### What this task involves:
Starting at the line of the listing that contains "pose: elev=189.6 azim=336.1" and ending at the final line of the listing, turn those lines into a numbered list, leaving out any blank lines.

### Information shown:
========================
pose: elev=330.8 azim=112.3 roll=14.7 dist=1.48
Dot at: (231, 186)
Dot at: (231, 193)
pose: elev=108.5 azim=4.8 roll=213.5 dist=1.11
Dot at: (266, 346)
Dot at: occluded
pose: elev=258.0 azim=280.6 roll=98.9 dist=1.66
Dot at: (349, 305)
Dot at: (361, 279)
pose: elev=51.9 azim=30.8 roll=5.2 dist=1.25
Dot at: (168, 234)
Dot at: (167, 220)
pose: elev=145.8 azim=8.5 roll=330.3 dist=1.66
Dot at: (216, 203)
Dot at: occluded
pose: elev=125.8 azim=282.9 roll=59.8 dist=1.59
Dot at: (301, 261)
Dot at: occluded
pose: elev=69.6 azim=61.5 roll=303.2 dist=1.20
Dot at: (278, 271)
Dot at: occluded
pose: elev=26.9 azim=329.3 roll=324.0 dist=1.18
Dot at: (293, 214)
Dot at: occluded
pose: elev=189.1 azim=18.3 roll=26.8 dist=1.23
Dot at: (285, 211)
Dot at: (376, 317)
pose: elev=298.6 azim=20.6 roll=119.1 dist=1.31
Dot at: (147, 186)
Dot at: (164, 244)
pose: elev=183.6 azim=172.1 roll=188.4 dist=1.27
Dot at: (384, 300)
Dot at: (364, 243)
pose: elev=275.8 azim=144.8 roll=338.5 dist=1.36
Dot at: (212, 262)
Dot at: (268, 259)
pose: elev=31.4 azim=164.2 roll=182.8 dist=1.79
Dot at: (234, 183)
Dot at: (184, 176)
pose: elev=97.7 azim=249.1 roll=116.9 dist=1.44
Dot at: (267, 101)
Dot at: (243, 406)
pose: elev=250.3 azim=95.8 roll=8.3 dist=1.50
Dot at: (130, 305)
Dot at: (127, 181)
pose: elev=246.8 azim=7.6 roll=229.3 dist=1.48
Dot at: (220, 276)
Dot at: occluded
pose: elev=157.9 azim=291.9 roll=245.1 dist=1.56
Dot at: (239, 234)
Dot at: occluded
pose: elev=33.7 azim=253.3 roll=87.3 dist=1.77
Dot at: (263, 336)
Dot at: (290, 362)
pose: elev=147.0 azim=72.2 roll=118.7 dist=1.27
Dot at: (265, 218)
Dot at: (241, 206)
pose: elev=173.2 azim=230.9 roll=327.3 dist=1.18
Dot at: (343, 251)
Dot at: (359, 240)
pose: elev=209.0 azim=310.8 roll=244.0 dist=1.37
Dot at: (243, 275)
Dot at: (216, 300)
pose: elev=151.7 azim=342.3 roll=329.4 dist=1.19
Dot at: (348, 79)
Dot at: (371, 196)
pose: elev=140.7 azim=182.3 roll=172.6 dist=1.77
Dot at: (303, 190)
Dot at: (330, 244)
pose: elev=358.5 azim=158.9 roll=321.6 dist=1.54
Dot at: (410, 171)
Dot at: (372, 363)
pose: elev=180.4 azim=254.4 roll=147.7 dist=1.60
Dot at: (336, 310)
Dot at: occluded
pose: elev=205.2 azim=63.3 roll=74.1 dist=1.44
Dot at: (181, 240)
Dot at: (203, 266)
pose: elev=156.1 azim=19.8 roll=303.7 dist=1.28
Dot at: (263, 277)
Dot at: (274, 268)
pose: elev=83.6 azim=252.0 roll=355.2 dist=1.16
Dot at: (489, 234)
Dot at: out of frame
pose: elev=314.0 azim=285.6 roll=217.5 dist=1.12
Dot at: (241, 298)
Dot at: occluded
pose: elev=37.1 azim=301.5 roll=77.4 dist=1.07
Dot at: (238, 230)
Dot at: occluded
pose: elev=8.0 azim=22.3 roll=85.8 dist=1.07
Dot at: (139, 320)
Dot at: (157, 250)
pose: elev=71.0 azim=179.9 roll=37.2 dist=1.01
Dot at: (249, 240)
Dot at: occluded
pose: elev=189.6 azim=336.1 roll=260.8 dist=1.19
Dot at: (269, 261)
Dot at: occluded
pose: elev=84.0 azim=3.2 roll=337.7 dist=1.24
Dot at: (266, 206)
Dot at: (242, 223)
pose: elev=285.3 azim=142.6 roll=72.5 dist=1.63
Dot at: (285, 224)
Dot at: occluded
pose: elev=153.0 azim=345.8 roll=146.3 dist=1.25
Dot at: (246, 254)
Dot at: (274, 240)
========================
### Correct result:
1. pose: elev=189.6 azim=336.1 roll=260.8 dist=1.19
2. Dot at: (269, 261)
3. Dot at: occluded
4. pose: elev=84.0 azim=3.2 roll=337.7 dist=1.24
5. Dot at: (266, 206)
6. Dot at: (242, 223)
7. pose: elev=285.3 azim=142.6 roll=72.5 dist=1.63
8. Dot at: (285, 224)
9. Dot at: occluded
10. pose: elev=153.0 azim=345.8 roll=146.3 dist=1.25
11. Dot at: (246, 254)
12. Dot at: (274, 240)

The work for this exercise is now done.